A “Wonder”

“You can’t blend in when you were born to stand out”


My little brother when he was about 2 months old before his first surgery. His surgeon said that this was the widest cleft lip and palette he has seen.

Normally you would have a paper ticket when you walk into a movie theater, but for this particular night, it was bracelets with the phrase “choose kind” on them. On Nov. 15, at 6 p.m. I went to see “Wonder” with my family.

My brother’s plastic surgeon bought out an auditorium for his patients, all who have undergone cleft lip or palate surgeries. My brother has had six surgeries over the course of 10 years.

I started my night seeing so many of my brother’s surgeon’s patients. From left to right, I saw craniofacial kids that ranged from a year old to 18. I knew that there were many cleft lip patients, but I never have seen them first hand. I hadn’t realized there were so many kids like my brother.

Once everyone was in the theater, a speaker who just had his final surgery, Steven, spoke about his journey with Mercy Kids Hospital. He talked about how he was born with a bilateral cleft lip and his journey through the five surgeries he has had. He then talked about his most recent surgery, where they had to break his jaw in two places and wire his mouth shut for two weeks.

This is a surgery that my brother has to have when he is in high school, so I feel it prepared me more for my brother’s future experience, but also scared me because of Steven’s difficult recovery.

Afterwards,”Wonder” started.

Starring a fifth- grader named Auggie, born with several craniofacial defects, he had several surgeries to help him see, speak and hear. The movie is about his first day of public middle school, a big step considering he was homeschooled by his mom all his life. Nonetheless, he was finally ready to meet new kids and stop hiding under his astronaut helmet.

He goes through the movie struggling to make friends because all the kids make fun of him or are scared of him, because he looks so different. Just like my brother, who looks so different.

All throughout the movie I was in tears, it made me worry because while my brother is only in elementary school, does this mean my brother is going to have a hard time with bullies once he is in middle school?

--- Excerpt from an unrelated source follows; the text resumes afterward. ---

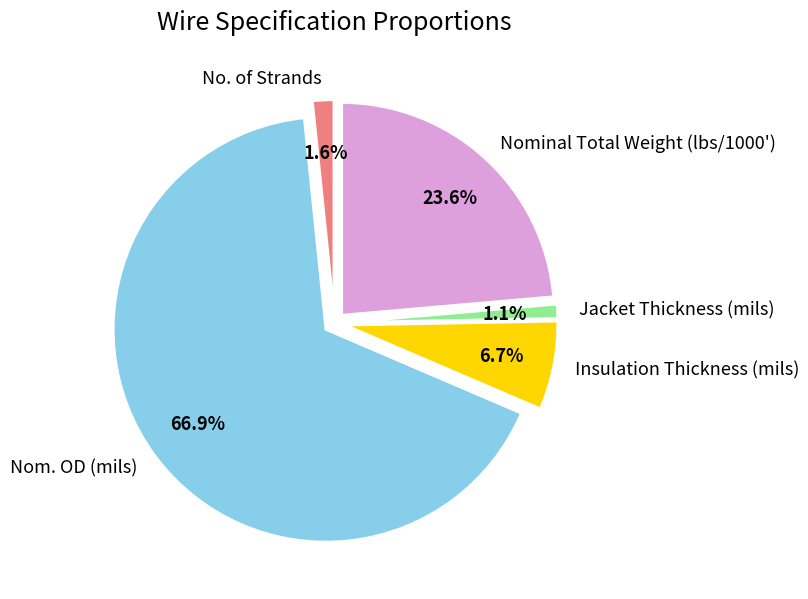

What percentage is NOT represented by Jacket Thickness (mils)?

98.9%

The movie covered every angle imaginable, from several of the characters’ perspectives on Auggie. The perspective that hit me hardest was the older sister. She didn’t get as much attention because the parents were always focused on Auggie, and his surgeries and worried that he would get hurt. The sister felt left out and forgotten, and for some time, I felt that way too.

When the older sister, Via, said “You can’t blend in when you were born to stand out” to Auggie, I was captivated. My tears were unstoppable. This meant so much to me because I have always told my brother he doesn’t need to look like everybody else and it is okay to be different.

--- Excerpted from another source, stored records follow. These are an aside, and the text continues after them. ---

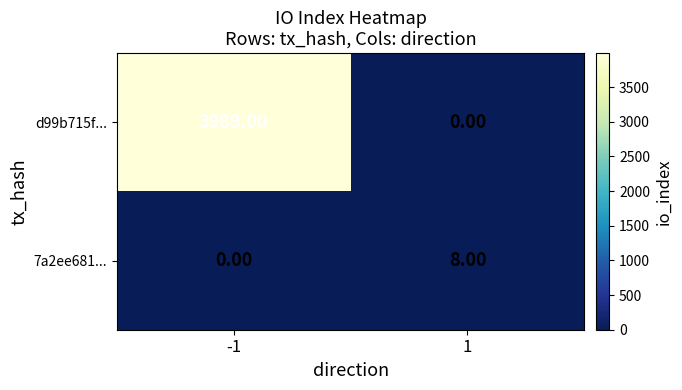

How many distinct data groups are displayed?

2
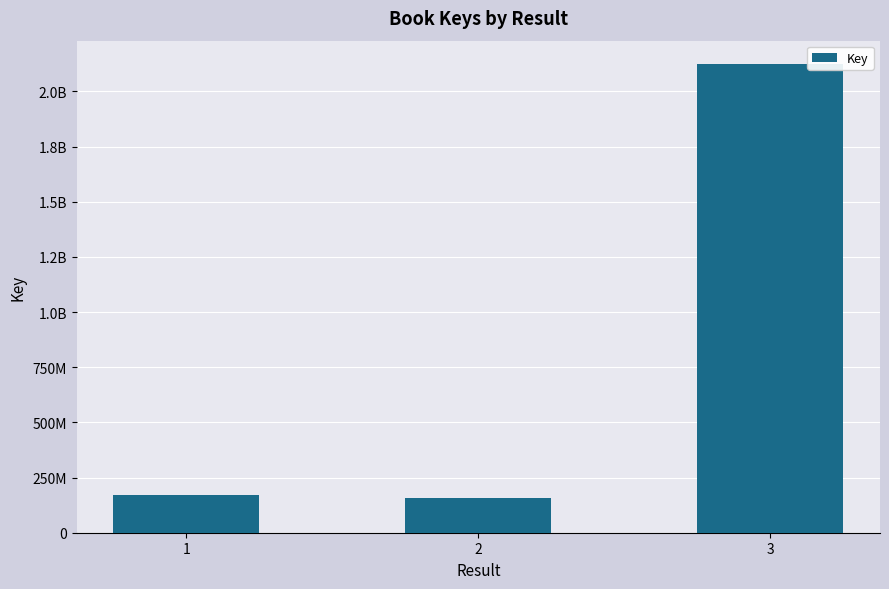

Does the chart contain any negative values?

No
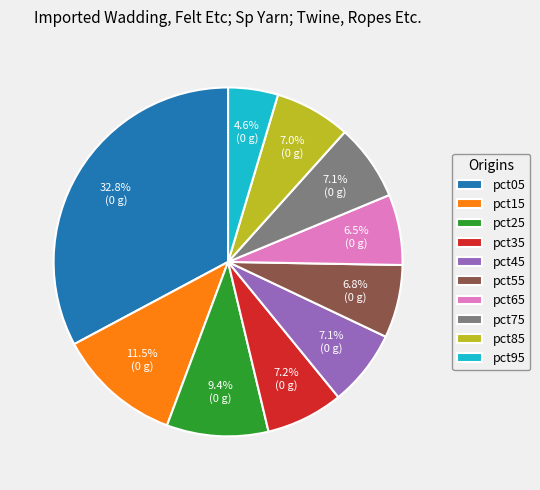

The pct15 slice represents 19% of the pie. True or false?

False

After a while, my brother finally felt better about himself and bragged about how he has “a million dollar mouth.”

This movie and event made me realize that my brother wasn’t the only one born extraordinary. Many children are born with craniofacial defects and go through several if not tons of surgeries, and sometimes still not look what society calls “normal”.

I highly encourage others to see this film, especially kids, because so many aren’t educated or aware of craniofacial diagnoses and don’t know why some kids don’t look “normal.”